§ **PROBLEM TO WORK ON**
Quote every entry below word for word, leaving out the pictures.

=== RECORDS PROVIDED ===

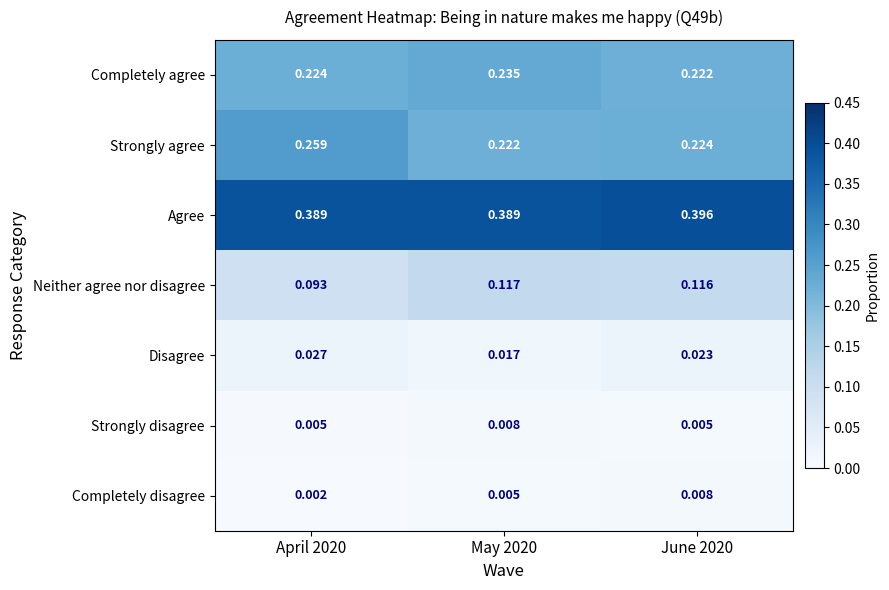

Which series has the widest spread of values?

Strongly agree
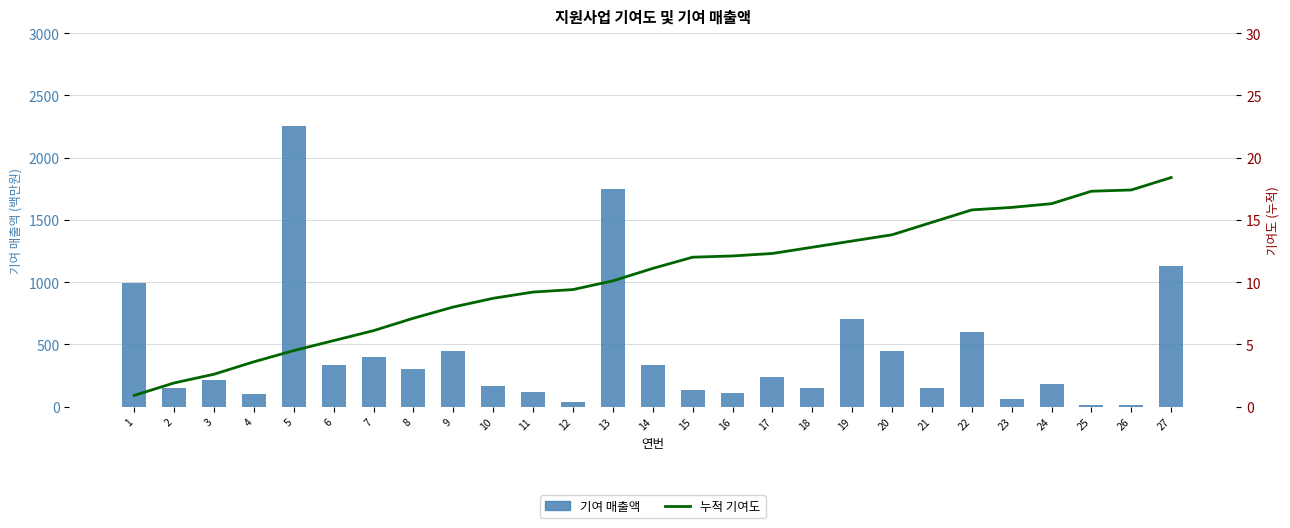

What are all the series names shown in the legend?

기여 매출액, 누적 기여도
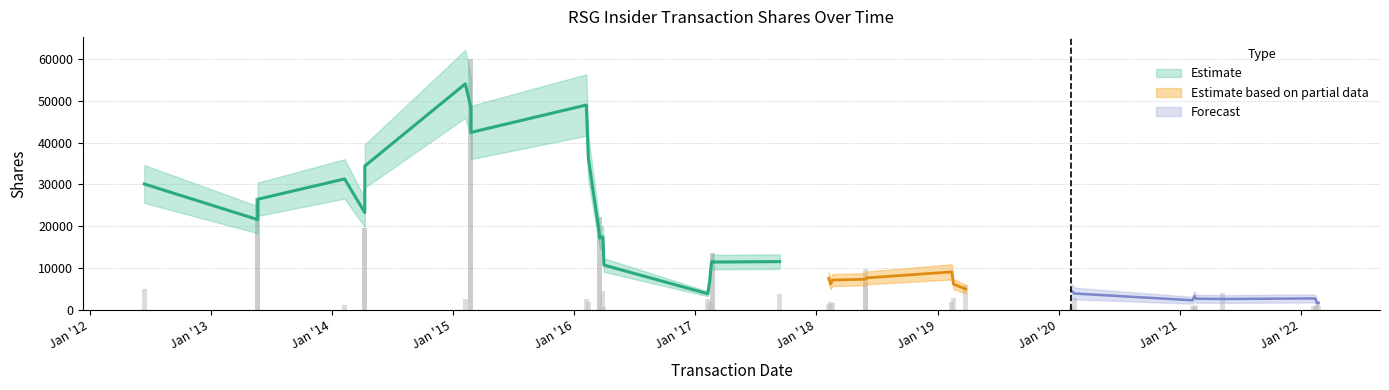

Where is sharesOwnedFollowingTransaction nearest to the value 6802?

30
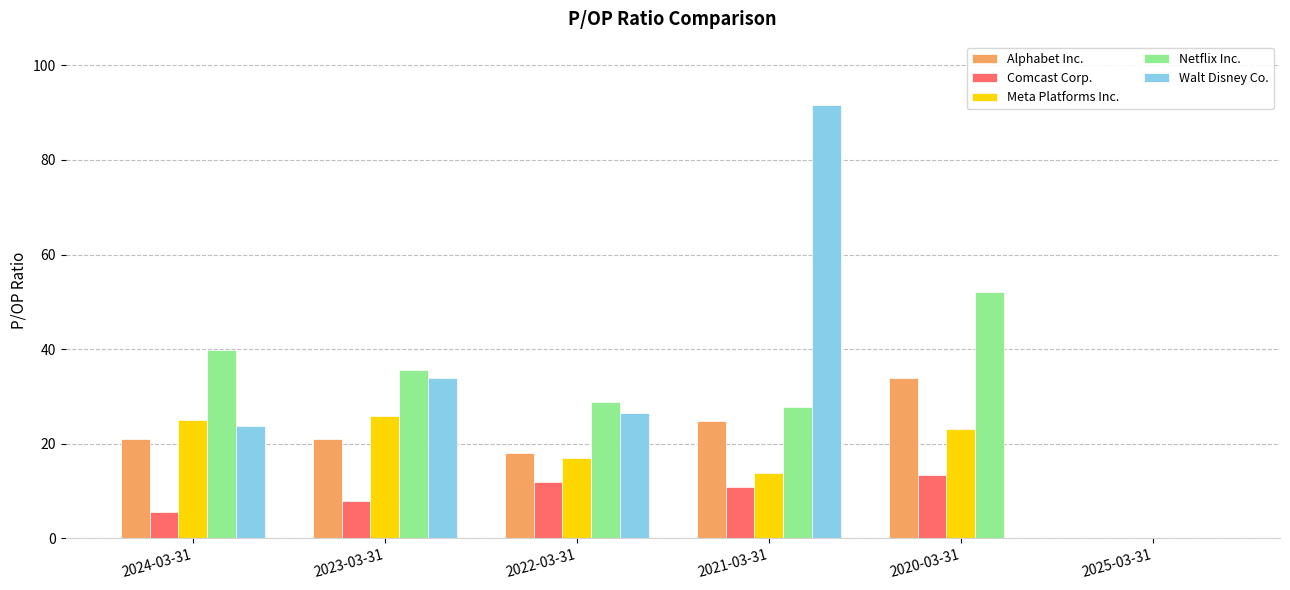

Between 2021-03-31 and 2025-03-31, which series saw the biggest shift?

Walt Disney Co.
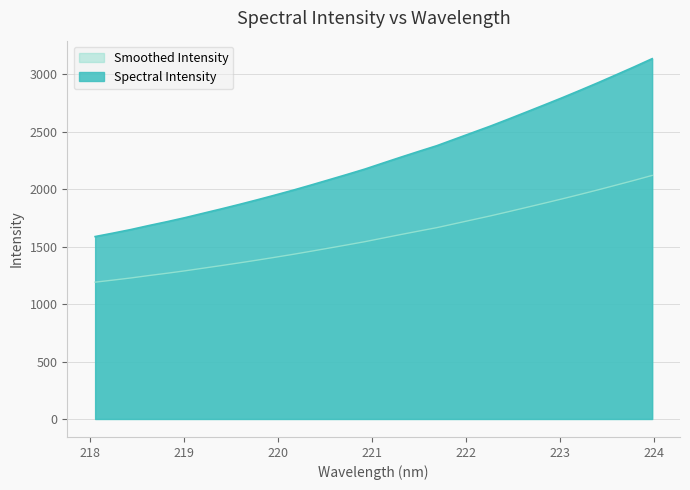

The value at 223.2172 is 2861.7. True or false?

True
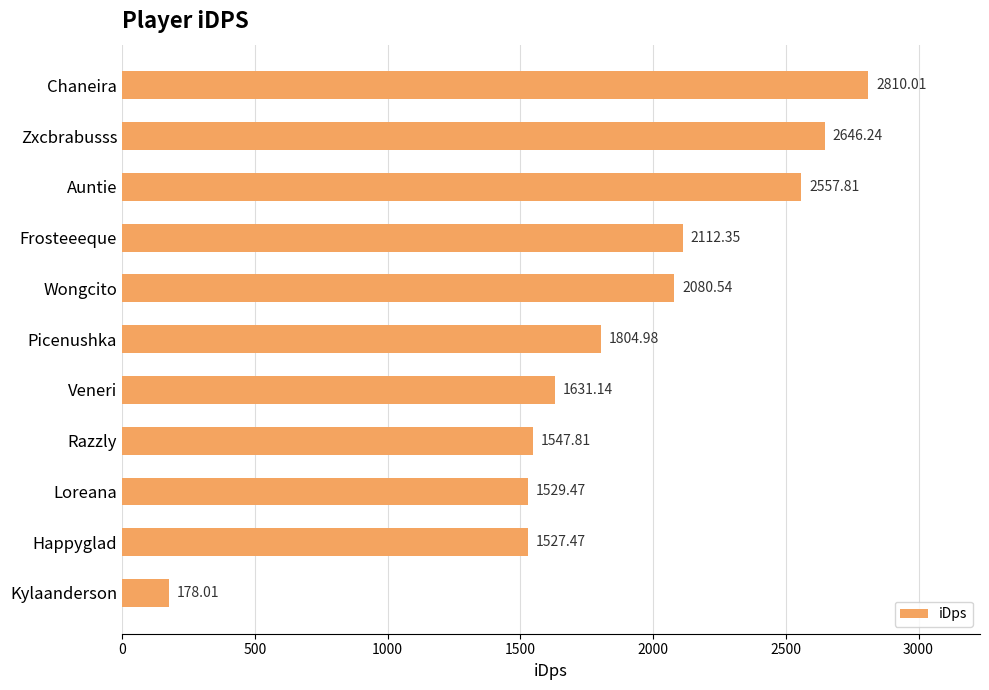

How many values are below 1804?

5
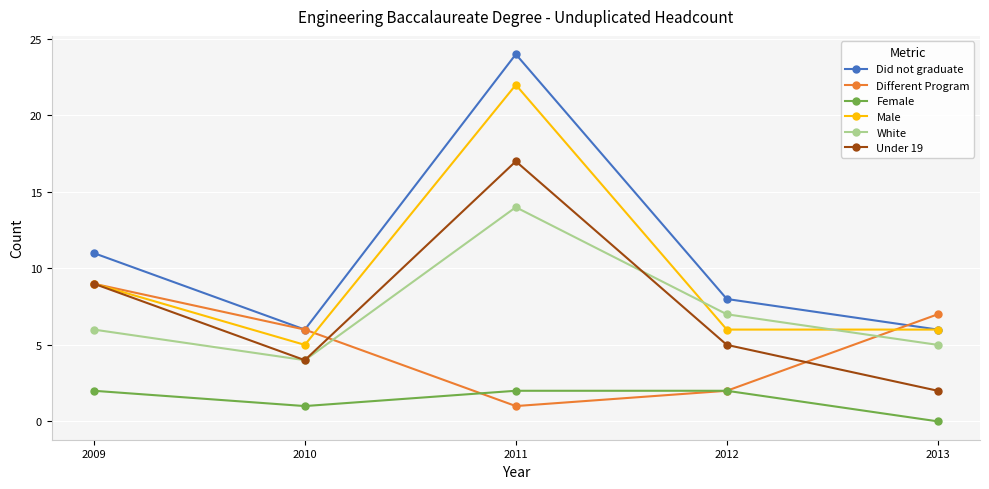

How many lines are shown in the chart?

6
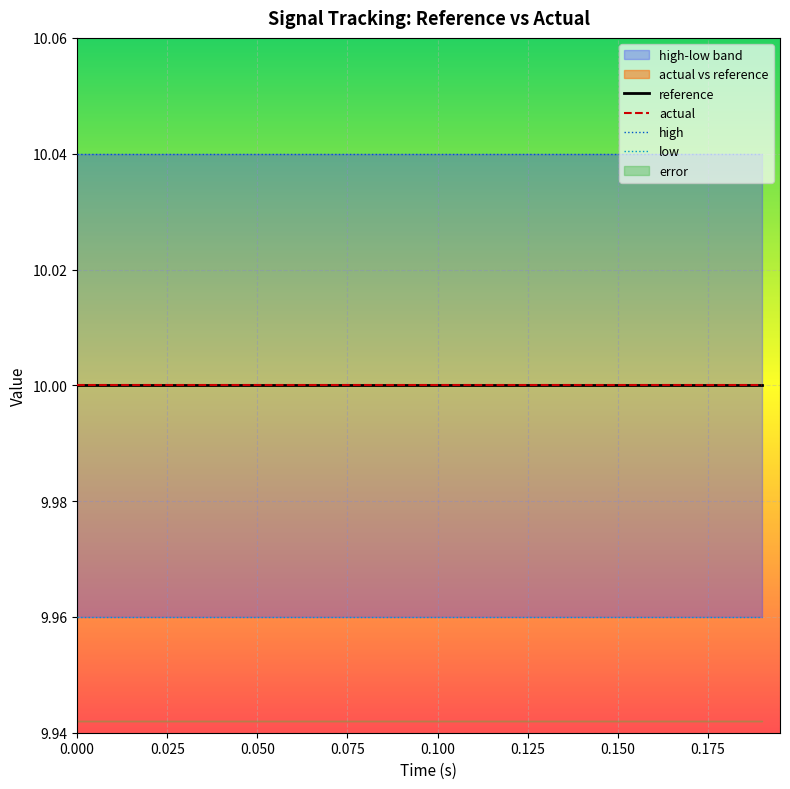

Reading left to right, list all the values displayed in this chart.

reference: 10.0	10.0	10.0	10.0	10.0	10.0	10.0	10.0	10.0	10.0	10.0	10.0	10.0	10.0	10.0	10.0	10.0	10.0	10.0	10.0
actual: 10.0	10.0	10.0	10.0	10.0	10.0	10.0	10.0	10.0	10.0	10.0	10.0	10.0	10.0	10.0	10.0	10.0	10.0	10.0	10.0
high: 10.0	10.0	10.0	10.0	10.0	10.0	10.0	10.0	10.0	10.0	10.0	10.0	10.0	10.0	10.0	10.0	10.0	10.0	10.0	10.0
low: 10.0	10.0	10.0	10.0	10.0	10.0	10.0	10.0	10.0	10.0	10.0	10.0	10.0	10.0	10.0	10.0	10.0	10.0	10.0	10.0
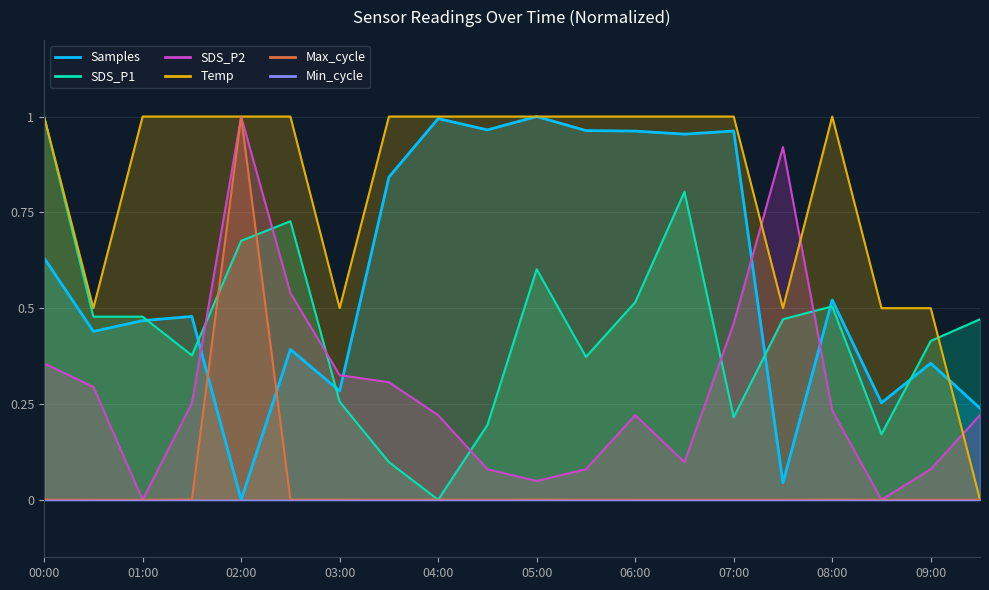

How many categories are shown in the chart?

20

===

§ **EXERCISE RESULT**
Which series has the widest spread of values?

Strongly agree

What are all the series names shown in the legend?

기여 매출액, 누적 기여도

Where is sharesOwnedFollowingTransaction nearest to the value 6802?

30

Between 2021-03-31 and 2025-03-31, which series saw the biggest shift?

Walt Disney Co.

The value at 223.2172 is 2861.7. True or false?

True

How many values are below 1804?

5

How many lines are shown in the chart?

6

Reading left to right, list all the values displayed in this chart.

reference: 10.0	10.0	10.0	10.0	10.0	10.0	10.0	10.0	10.0	10.0	10.0	10.0	10.0	10.0	10.0	10.0	10.0	10.0	10.0	10.0
actual: 10.0	10.0	10.0	10.0	10.0	10.0	10.0	10.0	10.0	10.0	10.0	10.0	10.0	10.0	10.0	10.0	10.0	10.0	10.0	10.0
high: 10.0	10.0	10.0	10.0	10.0	10.0	10.0	10.0	10.0	10.0	10.0	10.0	10.0	10.0	10.0	10.0	10.0	10.0	10.0	10.0
low: 10.0	10.0	10.0	10.0	10.0	10.0	10.0	10.0	10.0	10.0	10.0	10.0	10.0	10.0	10.0	10.0	10.0	10.0	10.0	10.0

How many categories are shown in the chart?

20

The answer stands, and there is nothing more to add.